ティッシュに一万円くるんでくれた
美容院に着くと、Mさんはいつも通りの軽やかさで迎えてくれた。おしゃれなメガネをかけて洗練された小綺麗な白いシャツを着たMさんは時代が違えば時計屋さんを営んでいそうな職人のような感じで、言葉はいつも少なかったが、あたたかい人柄が滲み出ていた。
普通に振る舞っていたつもりだったが、毛穴からただならぬ雰囲気を醸し出していたようで、久しぶりに会うなりMさんは
「どうした、どうした?」
と店の隅に私を連れて行き、私は事情を説明した。
Mさんは「わかった。大丈夫だから。」
とだけ言って、私たちを流し台に連れて行ってくれた。
3人並んでシャンプーしてもらい、娘は久しぶりの美容院にはしゃいでいた。
「Jちゃんは今日どれくらい切るの?」とMさんが聞くと、娘は
「パパが触った髪の毛だから、切らないの。」と言った。
Mさんは言葉に詰まり、
「そうだね。オッケー、じゃあ今日は髪の毛巻いてみよう。」と言って作業に取り掛かった。

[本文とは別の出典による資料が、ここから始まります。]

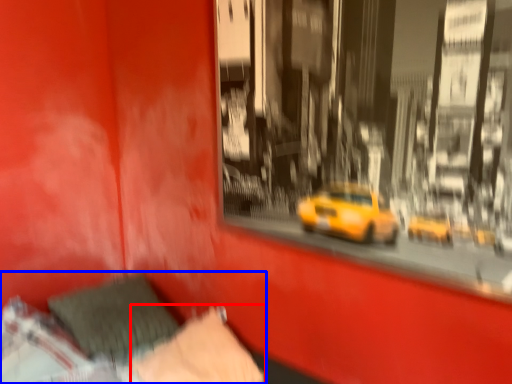
Question: Which point is closer to the camera, pillow (highlighted by a red box) or bed (highlighted by a blue box)?

Choices:
 (A) pillow
 (B) bed

Answer: (B)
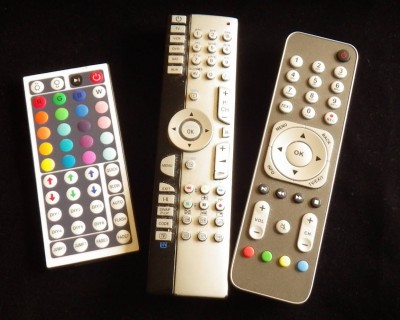
You are a GUI agent. You are given a task and a screenshot of the screen. Output one action in this format:
    pyautogui.click(x=<x>, y=<y>)
    Task: Click on the black and white remote
    This screenshot has width=400, height=320.
    Given the screenshot: What is the action you would take?
    pyautogui.click(x=205, y=271), pyautogui.click(x=155, y=275)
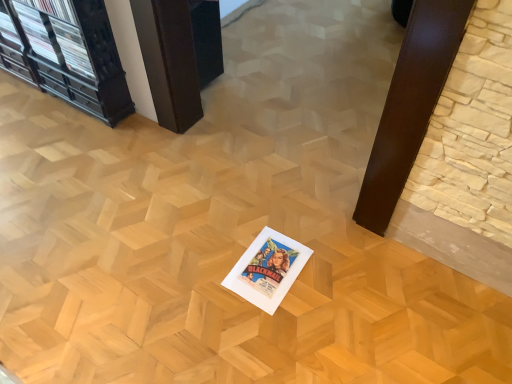
Locate an element on the screen. The image size is (512, 384). vacant space situated on the left part of white paper at center is located at coordinates (207, 270).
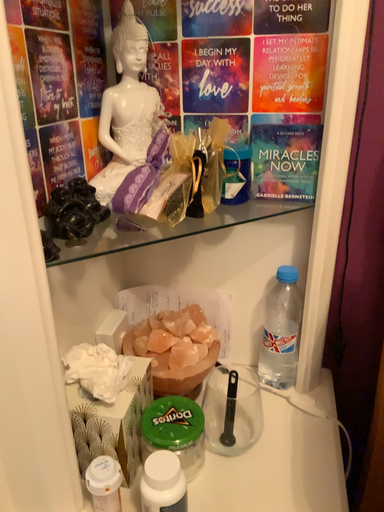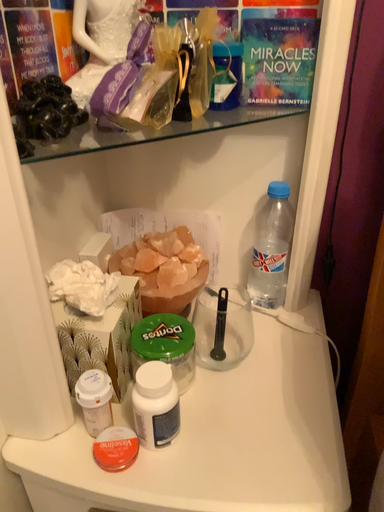
Question: How did the camera likely rotate when shooting the video?

Choices:
 (A) rotated downward
 (B) rotated upward

Answer: (A)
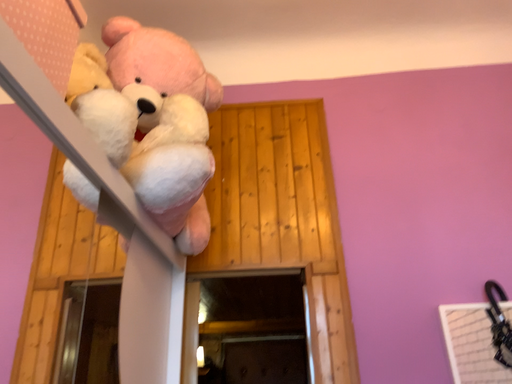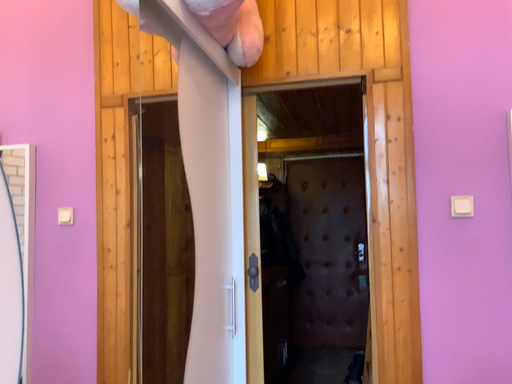
Question: Which way did the camera rotate in the video?

Choices:
 (A) rotated right
 (B) rotated left

Answer: (B)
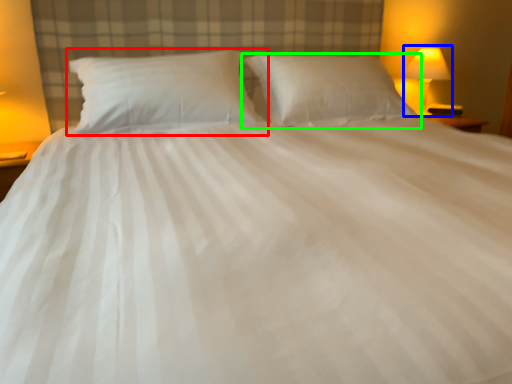
Question: Which is nearer to the pillow (highlighted by a red box)? bedside lamp (highlighted by a blue box) or pillow (highlighted by a green box).

Choices:
 (A) bedside lamp
 (B) pillow

Answer: (B)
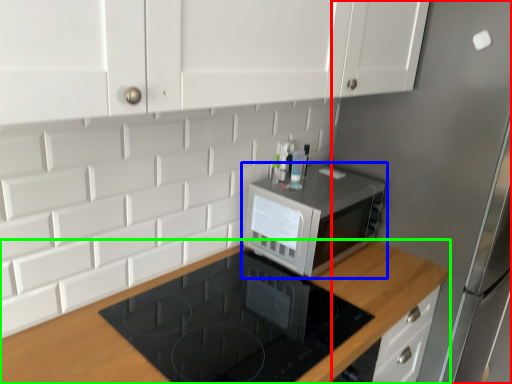
Question: Which object is the closest to the fridge (highlighted by a red box)? Choose among these: microwave oven (highlighted by a blue box) or countertop (highlighted by a green box).

Choices:
 (A) microwave oven
 (B) countertop

Answer: (A)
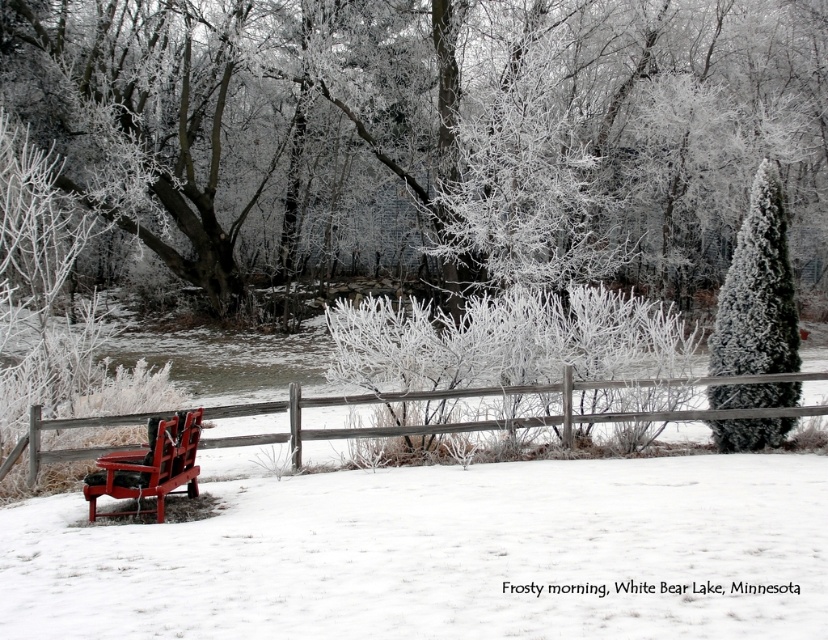
Question: Does wooden at left have a lesser width compared to green textured evergreen at right?

Choices:
 (A) no
 (B) yes

Answer: (A)

Question: Can you confirm if frosty branches at center is wider than wooden at left?

Choices:
 (A) no
 (B) yes

Answer: (B)

Question: Which point is closer to the camera?

Choices:
 (A) green textured evergreen at right
 (B) matte red park bench at lower left
 (C) frosty branches at center
 (D) wooden at left

Answer: (B)

Question: Which point is closer to the camera taking this photo?

Choices:
 (A) click(763, 381)
 (B) click(774, 333)

Answer: (A)

Question: Does frosty branches at center appear on the left side of green textured evergreen at right?

Choices:
 (A) yes
 (B) no

Answer: (A)

Question: Which point appears closest to the camera in this image?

娘はプリンセスのような巻き髪の仕上がりを見て、満足そうに鏡をみて笑った。
お会計をして、帰ろうとすると、Mさんは
「ちょっと待ってて。」
と言って、何かを取りに行った。
帰ってくると、ティッシュにくるんだ一万円を照れ臭そうに、
「これ。」
と言いながら渡してくれた。
「旦那さん、ほんと面白いくらい髪の毛真っ直ぐだよね。」とMさんがいうので、私は、
「うん。アホみたいにまっすぐ。」
そう答えて、美容院を後にした。